Saudi Arabia expressed “regret and pain” over the killing of journalist Jamal Khashoggi and asserted its commitment to achieving the “highest possible standards” in human rights in the country as it was grilled by countries at the UN on Monday over the brutal murder.
The public debate at the UN Human Rights Council in Geneva came just over a month after the royal insider-turned-critic was murdered in the Saudi consulate in Istanbul.
Confirming that an investigation is still on-going into the death of Khashoggi, who was last seen entering the Saudi consulate in Istanbul on October 2, President of Saudi Arabia’s Human Rights Commission Bandar bin Mohammed Al-Aiban during a scheduled review session told member states that King Salman bin Abdulaziz had personally initiated the probe.
Following Al-Aiban’s comments, 40 Member States appealed to Saudi Arabia to find out what had happened to Khashoggi, many also calling for reform to the Kingdom’s freedom of expression laws.
Saudi Arabia is facing a torrent of international condemnation over the killing of Khashoggi.
Al-Aiban’s comments came as a Turkish official charged Monday that Saudi Arabia had sent experts to Turkey to cover up the journalist’s murder before allowing Turkish police in to search the consulate.
During the review session, around 10 countries also expressed concern about the ongoing conflict and humanitarian crisis in Yemen, where Saudi Arabia has faced criticism for coordinating air strikes which have killed civilians.
The Coalition forces are doing their best to spare civilians, particularly women and children, civilian sites, and infrastructure as a side-effect of the armed conflict, Al-Aiban said, adding that Saudi communities near the border with Yemen continue to come under attack from the rebel Houthi movement’s militia.

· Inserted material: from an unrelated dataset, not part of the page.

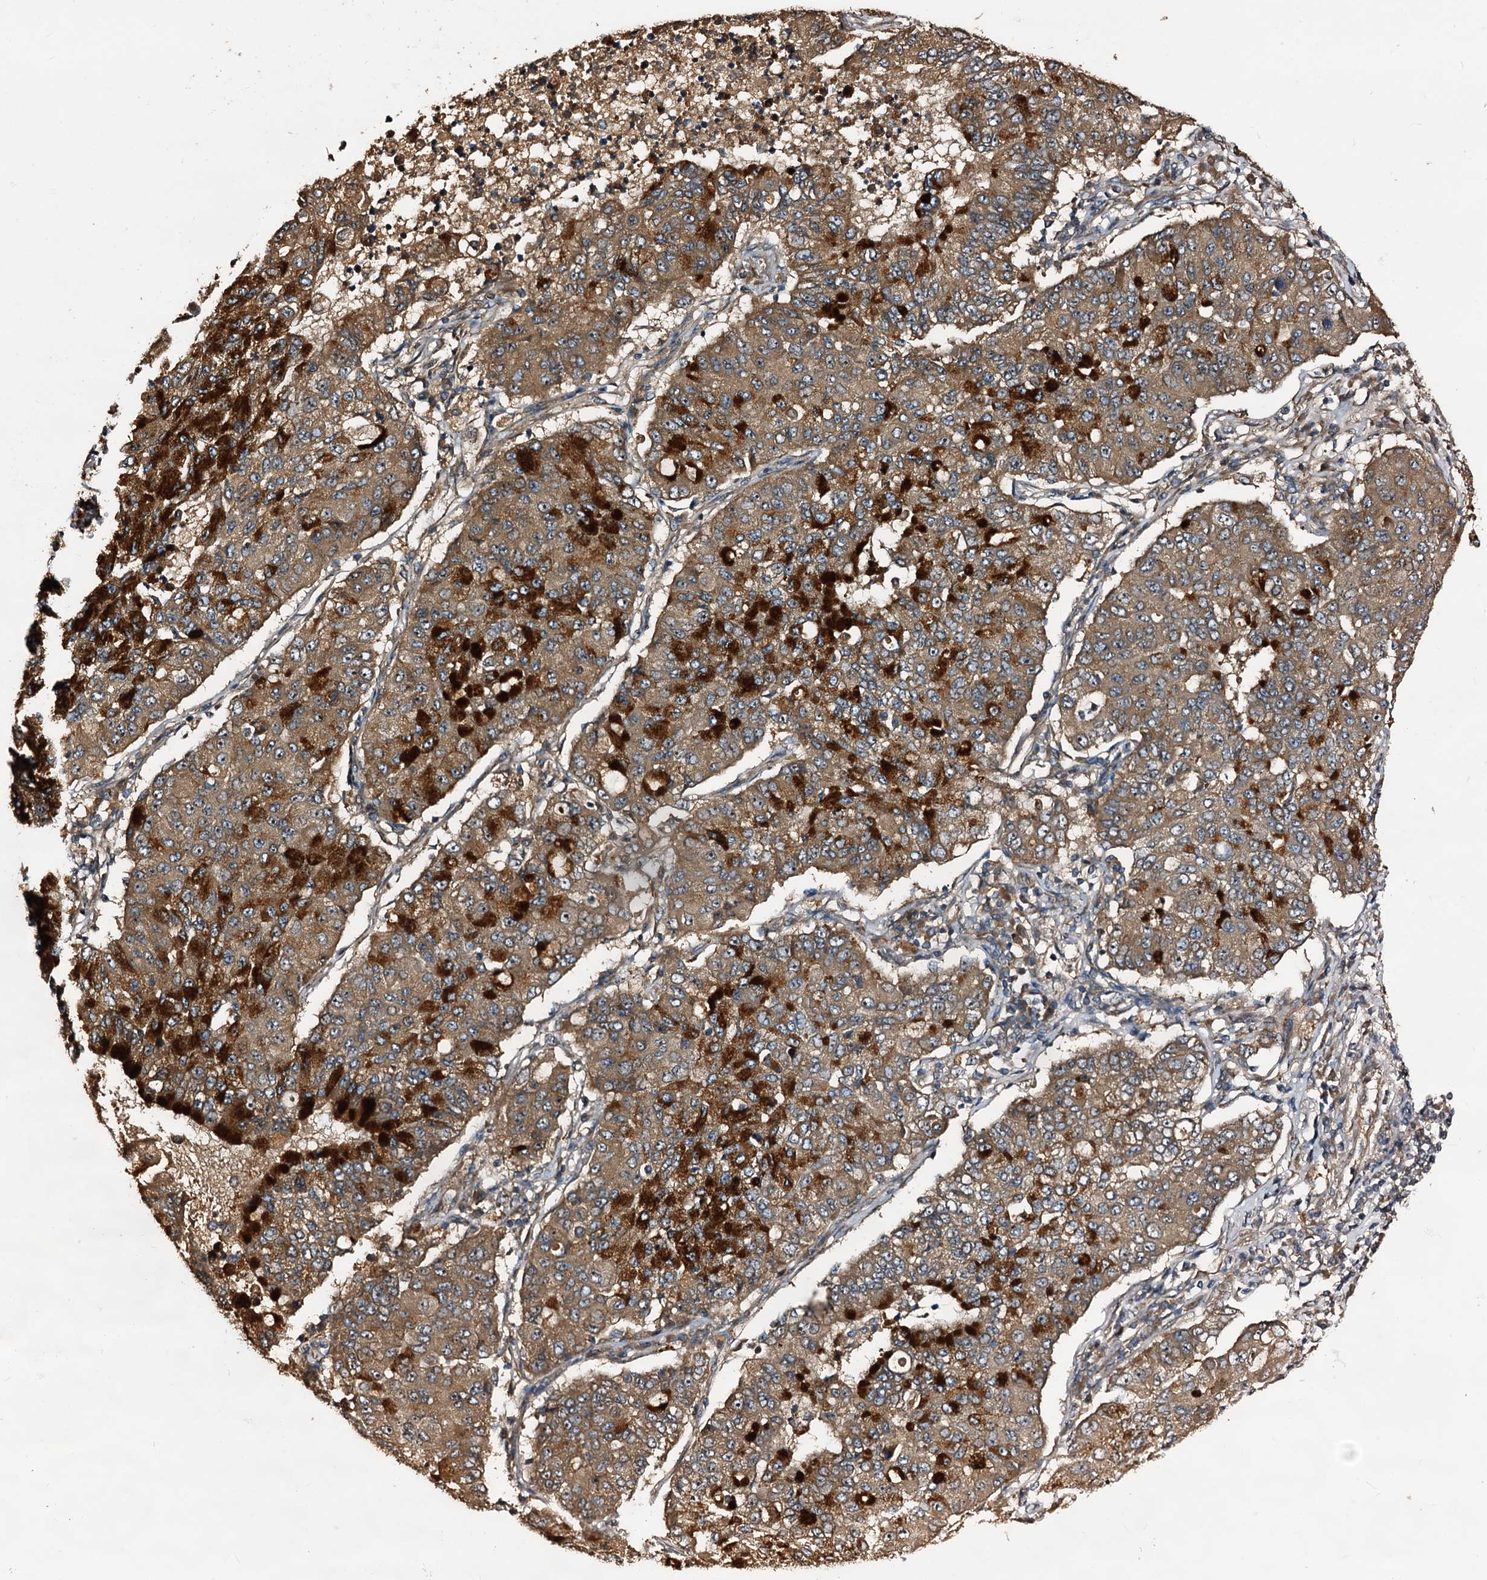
{"staining": {"intensity": "strong", "quantity": ">75%", "location": "cytoplasmic/membranous"}, "tissue": "lung cancer", "cell_type": "Tumor cells", "image_type": "cancer", "snomed": [{"axis": "morphology", "description": "Squamous cell carcinoma, NOS"}, {"axis": "topography", "description": "Lung"}], "caption": "Squamous cell carcinoma (lung) was stained to show a protein in brown. There is high levels of strong cytoplasmic/membranous expression in approximately >75% of tumor cells.", "gene": "PEX5", "patient": {"sex": "male", "age": 74}}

Amid concerns over freedom of expression in Saudi Arabia, the Saudi representative insisted that it was a guaranteed right, before noting the launch of many multilingual television and radio channels as evidence of people’s right to express their opinions.
Specifically, it urged Saudi Arabia to more clearly define what constituted terrorism in law, so as not to criminalize expression, association or peaceful assembly.